Ti₅₀Ni_50−xFe_x shape memory alloys (SMAs) have higher inherent and intrinsic internal friction peaks during R → B19′ transformation ((IF_PT + IF_I)_R→19′) than during B2 → R transformation ((IF_PT + IF_I)_B2→R). The reasons are that the former has the larger transformation strain and the abundant movable twin boundaries appearing in both R-phase and transformed B19′ martensite. Ti₅₀Ni_50−xFe_x SMAs also exhibit higher (IF_PT + IF_I)_R→19′ peaks than annealed Ti₅₀Ni₅₀ SMA after cold-rolling because the latter needs dislocations to be introduced to form R-phase, but the former does not.

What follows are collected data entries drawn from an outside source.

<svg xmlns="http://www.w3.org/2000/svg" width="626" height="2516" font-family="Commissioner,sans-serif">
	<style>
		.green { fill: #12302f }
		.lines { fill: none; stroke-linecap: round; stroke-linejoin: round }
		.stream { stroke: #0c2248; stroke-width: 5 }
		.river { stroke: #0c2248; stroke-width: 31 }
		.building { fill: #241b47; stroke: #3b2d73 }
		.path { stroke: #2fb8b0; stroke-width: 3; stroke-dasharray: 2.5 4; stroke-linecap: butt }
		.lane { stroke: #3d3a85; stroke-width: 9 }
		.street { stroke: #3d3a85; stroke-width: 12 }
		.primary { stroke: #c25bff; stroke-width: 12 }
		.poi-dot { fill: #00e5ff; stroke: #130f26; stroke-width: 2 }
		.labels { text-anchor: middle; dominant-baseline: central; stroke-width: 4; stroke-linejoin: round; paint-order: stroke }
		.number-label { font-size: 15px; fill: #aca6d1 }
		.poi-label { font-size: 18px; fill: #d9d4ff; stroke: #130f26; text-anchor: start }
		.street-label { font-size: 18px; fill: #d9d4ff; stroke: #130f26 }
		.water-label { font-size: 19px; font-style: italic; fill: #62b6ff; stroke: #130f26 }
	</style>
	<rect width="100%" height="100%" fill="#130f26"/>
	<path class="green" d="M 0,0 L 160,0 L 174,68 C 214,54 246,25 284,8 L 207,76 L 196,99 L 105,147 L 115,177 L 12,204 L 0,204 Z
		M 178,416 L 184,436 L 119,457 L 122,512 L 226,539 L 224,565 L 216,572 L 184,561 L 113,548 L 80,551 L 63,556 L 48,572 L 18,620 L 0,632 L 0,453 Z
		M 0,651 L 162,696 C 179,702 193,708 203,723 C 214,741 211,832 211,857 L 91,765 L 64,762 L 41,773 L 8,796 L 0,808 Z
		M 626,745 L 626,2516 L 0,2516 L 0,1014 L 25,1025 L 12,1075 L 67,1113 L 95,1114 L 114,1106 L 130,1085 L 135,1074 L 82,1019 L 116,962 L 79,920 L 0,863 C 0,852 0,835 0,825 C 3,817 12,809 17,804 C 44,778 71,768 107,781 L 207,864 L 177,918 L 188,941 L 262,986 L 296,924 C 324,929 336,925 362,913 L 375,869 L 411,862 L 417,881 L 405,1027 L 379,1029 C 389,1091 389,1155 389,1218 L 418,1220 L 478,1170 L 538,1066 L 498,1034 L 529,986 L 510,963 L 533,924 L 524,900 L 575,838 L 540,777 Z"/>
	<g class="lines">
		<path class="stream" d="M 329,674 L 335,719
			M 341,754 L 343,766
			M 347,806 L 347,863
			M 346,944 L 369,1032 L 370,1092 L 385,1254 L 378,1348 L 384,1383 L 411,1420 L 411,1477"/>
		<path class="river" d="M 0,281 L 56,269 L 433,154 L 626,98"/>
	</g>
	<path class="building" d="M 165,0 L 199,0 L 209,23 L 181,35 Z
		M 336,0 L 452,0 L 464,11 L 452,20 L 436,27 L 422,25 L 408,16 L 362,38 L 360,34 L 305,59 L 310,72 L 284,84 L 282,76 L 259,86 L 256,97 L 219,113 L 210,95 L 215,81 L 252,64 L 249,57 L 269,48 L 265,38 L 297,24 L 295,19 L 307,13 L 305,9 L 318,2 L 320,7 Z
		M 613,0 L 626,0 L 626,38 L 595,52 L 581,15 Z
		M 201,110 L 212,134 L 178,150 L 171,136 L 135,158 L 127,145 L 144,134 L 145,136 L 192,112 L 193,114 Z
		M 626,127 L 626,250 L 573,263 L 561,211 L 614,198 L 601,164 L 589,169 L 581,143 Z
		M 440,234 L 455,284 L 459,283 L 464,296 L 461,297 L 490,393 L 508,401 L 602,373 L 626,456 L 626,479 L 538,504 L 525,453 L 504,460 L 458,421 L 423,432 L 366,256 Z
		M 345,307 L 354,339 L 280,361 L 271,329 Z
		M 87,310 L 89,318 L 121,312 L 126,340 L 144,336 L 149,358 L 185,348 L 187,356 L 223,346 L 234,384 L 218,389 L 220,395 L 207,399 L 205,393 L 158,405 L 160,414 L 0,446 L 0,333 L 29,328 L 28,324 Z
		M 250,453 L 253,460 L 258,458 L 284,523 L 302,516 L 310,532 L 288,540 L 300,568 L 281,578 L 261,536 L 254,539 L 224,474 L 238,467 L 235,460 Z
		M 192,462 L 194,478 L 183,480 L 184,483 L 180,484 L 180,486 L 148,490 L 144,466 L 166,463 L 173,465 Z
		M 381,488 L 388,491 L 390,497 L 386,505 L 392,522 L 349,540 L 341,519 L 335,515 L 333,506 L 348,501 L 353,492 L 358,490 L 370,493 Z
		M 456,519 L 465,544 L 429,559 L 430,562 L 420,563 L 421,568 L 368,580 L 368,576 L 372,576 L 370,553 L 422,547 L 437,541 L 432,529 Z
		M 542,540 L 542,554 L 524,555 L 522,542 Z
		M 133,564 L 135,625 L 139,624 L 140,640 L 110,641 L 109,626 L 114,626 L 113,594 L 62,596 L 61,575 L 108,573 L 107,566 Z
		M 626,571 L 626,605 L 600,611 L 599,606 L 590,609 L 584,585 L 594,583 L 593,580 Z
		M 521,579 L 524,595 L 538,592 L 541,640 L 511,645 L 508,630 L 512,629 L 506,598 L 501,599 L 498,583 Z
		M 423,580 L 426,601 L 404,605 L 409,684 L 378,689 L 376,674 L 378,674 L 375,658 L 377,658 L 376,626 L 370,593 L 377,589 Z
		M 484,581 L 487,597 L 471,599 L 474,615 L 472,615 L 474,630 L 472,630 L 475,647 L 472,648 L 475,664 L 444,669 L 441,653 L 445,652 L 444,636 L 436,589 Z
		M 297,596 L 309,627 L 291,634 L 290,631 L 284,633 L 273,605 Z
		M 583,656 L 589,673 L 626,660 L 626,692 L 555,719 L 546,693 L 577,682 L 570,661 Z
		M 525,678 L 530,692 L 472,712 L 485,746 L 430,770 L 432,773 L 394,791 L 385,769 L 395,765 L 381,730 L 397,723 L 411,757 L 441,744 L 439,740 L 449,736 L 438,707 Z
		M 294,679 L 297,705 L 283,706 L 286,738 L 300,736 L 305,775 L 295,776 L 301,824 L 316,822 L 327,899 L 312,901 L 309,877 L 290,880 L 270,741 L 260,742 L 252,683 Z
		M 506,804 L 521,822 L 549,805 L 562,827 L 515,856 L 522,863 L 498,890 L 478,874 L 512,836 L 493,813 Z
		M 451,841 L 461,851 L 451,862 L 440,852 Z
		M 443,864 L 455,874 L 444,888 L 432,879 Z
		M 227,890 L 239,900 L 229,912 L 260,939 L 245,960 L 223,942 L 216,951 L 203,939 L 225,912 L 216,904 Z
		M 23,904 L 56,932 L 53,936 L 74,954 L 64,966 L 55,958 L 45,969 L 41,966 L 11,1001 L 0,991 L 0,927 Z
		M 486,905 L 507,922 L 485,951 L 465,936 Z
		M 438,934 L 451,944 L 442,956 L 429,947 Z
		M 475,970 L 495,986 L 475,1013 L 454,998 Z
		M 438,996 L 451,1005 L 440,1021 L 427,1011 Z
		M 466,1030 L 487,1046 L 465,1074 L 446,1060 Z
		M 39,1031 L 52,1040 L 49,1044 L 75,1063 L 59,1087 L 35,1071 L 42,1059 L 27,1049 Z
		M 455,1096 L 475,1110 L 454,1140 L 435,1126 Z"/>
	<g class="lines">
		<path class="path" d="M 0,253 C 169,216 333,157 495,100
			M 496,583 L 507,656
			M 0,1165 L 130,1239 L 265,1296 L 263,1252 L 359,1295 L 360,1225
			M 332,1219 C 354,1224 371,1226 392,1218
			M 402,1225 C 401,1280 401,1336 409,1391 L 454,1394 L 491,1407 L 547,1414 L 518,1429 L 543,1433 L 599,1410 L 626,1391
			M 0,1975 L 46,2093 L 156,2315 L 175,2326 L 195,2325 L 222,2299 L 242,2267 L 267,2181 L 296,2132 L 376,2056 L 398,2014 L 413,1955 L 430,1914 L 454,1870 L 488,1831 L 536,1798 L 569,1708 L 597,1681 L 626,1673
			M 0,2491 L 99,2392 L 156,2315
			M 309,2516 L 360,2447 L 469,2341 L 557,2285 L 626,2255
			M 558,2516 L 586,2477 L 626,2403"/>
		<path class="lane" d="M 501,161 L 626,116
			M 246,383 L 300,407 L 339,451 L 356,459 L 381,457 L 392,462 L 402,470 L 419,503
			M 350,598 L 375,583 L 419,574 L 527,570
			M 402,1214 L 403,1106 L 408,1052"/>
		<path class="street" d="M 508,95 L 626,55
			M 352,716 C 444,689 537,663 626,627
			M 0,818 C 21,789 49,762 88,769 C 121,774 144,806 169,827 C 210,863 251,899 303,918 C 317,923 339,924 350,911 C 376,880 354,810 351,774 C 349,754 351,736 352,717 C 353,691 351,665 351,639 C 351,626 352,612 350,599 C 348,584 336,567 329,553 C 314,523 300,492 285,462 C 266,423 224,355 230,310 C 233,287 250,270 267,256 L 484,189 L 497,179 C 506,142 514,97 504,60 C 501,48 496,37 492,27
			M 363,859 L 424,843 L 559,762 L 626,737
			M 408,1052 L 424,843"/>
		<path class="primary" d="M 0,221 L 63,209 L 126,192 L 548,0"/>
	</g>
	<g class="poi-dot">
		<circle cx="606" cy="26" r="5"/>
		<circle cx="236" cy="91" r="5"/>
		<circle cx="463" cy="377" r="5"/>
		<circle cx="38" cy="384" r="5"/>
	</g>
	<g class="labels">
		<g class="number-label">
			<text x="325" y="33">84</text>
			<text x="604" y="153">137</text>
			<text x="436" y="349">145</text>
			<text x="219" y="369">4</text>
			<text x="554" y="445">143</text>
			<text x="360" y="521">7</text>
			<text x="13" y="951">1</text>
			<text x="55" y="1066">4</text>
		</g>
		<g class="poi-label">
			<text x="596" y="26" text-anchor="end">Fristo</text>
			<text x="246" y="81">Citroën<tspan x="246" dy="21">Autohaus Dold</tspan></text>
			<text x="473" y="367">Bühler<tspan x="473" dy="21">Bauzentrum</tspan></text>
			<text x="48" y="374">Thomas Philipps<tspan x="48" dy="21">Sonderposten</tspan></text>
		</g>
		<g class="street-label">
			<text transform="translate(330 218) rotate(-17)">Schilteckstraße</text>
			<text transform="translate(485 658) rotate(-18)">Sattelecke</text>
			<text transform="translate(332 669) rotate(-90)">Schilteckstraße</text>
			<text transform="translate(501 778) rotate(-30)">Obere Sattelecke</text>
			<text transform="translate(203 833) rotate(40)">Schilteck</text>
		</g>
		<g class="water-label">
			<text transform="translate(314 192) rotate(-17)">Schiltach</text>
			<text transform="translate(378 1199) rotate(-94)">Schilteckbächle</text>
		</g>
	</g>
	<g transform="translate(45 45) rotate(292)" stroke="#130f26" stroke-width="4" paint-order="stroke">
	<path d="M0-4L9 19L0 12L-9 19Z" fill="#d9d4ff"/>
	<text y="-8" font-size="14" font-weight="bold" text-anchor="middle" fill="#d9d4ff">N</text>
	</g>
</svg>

For Ti₅₀Ni₄₈Fe₂ SMA, the tan δ values of the (IF_PT + IF_I)_B2→R and (IF_PT + IF_I)_R→B19′ peaks and that of IF_I in the R-phase regime decrease after the dehydrogenation treatment at 600°C for 6 h in a vacuum furnace, due to pinning of the twin boundaries by hydrogen atoms. However, the hydrogen pinning effect is small for IF_I in B2 phase and B19′ martensite. Ti₅₀Ni_50−xFe_x SMAs with x = 2 and 3 at% have quite good (IF_PT + IF_I)_R→19′ tan δ values (> 0.035), but their low transformation temperatures may restrict their use in practical high-damping applications.